BEGIN Records to process

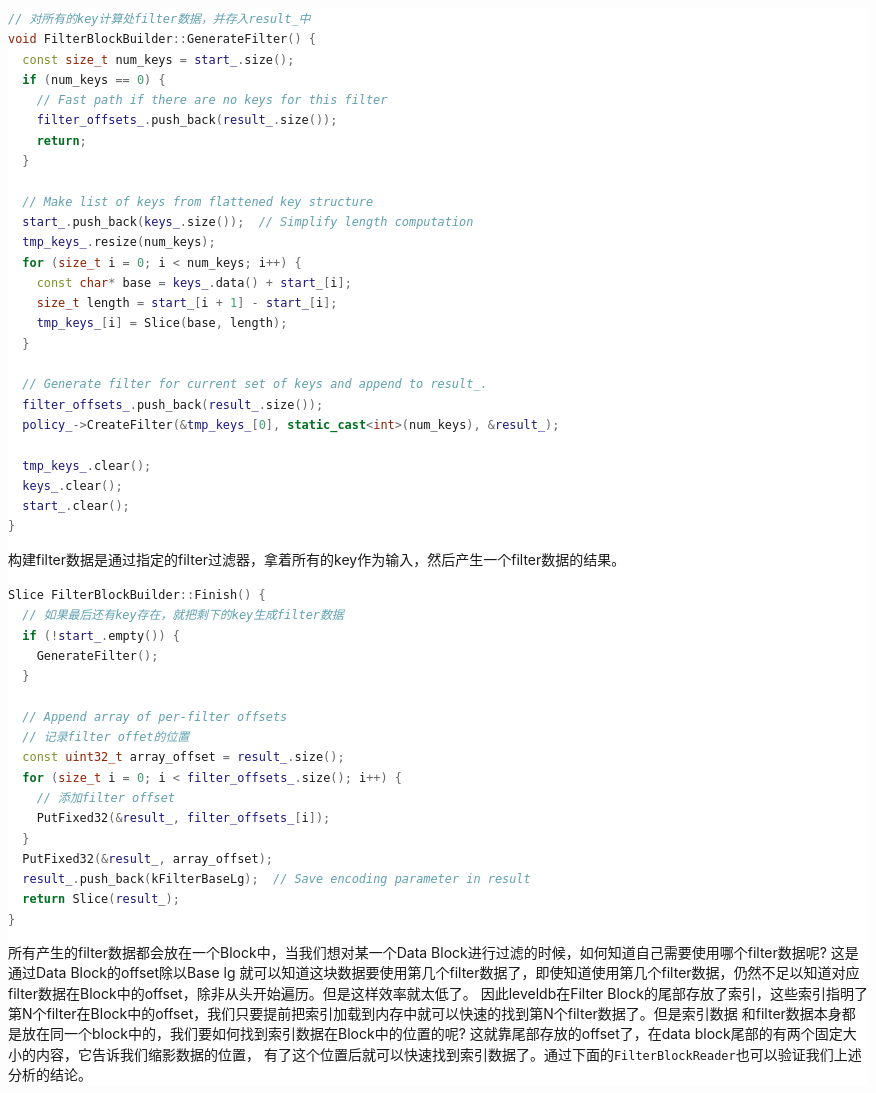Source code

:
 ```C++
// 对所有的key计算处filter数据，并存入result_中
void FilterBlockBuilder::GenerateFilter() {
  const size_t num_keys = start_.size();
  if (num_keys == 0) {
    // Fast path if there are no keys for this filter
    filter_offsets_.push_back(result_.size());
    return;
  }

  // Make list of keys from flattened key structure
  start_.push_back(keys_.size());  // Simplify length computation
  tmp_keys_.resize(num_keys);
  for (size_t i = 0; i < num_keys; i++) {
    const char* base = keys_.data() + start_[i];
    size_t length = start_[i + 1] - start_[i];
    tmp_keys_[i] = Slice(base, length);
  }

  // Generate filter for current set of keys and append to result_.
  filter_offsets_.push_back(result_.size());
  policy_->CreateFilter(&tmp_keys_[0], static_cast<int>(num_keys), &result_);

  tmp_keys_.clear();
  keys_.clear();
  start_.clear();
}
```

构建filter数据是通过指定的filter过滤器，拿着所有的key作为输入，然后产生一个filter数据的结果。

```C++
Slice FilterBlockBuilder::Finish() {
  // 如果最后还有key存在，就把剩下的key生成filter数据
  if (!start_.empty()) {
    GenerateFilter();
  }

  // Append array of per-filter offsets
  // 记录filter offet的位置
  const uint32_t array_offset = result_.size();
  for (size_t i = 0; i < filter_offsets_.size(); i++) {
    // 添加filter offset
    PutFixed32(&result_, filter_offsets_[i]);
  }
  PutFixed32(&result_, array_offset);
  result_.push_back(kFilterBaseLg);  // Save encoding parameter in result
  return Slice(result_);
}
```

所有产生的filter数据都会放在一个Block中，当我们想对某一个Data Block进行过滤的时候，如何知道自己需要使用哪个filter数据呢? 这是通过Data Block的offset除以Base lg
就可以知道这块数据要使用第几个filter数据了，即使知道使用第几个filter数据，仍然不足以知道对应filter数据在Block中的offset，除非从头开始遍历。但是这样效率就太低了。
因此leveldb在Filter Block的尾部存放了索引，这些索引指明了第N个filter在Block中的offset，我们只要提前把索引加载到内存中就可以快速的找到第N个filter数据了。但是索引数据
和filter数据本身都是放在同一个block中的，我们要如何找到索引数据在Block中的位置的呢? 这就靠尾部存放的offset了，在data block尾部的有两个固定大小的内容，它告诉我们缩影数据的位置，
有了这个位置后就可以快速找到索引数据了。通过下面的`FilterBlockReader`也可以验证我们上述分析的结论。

END Records to process
BEGIN Records to process

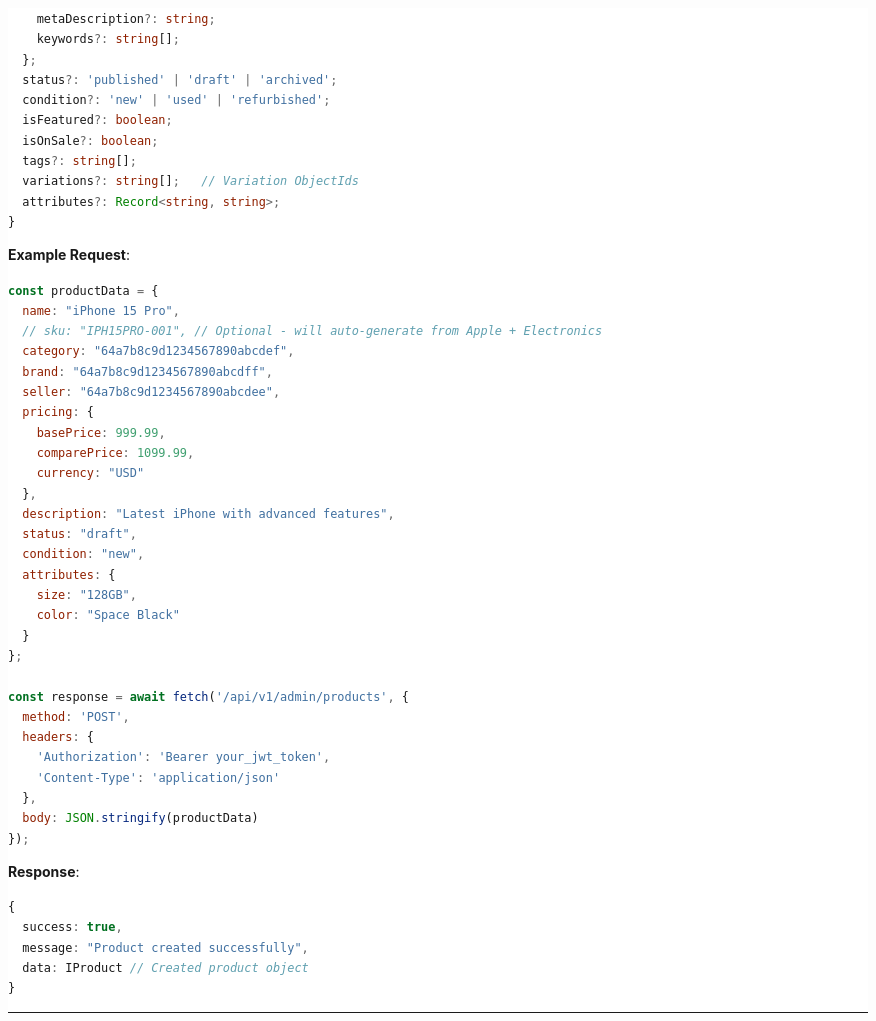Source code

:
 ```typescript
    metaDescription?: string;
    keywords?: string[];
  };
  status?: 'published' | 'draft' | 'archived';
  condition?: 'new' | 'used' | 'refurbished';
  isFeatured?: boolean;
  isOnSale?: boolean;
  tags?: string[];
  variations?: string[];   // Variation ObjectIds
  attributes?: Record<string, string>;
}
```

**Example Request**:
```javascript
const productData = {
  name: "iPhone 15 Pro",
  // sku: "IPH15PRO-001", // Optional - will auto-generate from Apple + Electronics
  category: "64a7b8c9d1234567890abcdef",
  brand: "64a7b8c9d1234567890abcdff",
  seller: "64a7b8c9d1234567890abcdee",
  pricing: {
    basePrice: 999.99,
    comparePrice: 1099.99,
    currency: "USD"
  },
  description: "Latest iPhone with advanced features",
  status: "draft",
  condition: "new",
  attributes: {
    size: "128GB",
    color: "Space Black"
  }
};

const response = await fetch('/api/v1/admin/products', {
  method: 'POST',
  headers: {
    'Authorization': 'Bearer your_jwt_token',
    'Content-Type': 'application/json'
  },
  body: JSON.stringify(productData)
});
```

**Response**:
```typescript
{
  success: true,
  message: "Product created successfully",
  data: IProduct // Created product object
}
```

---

END Records to process

● **Brief**
In the records above, how many lines contain the word "from"? Say only the number.

● **Reply to the exercise**
2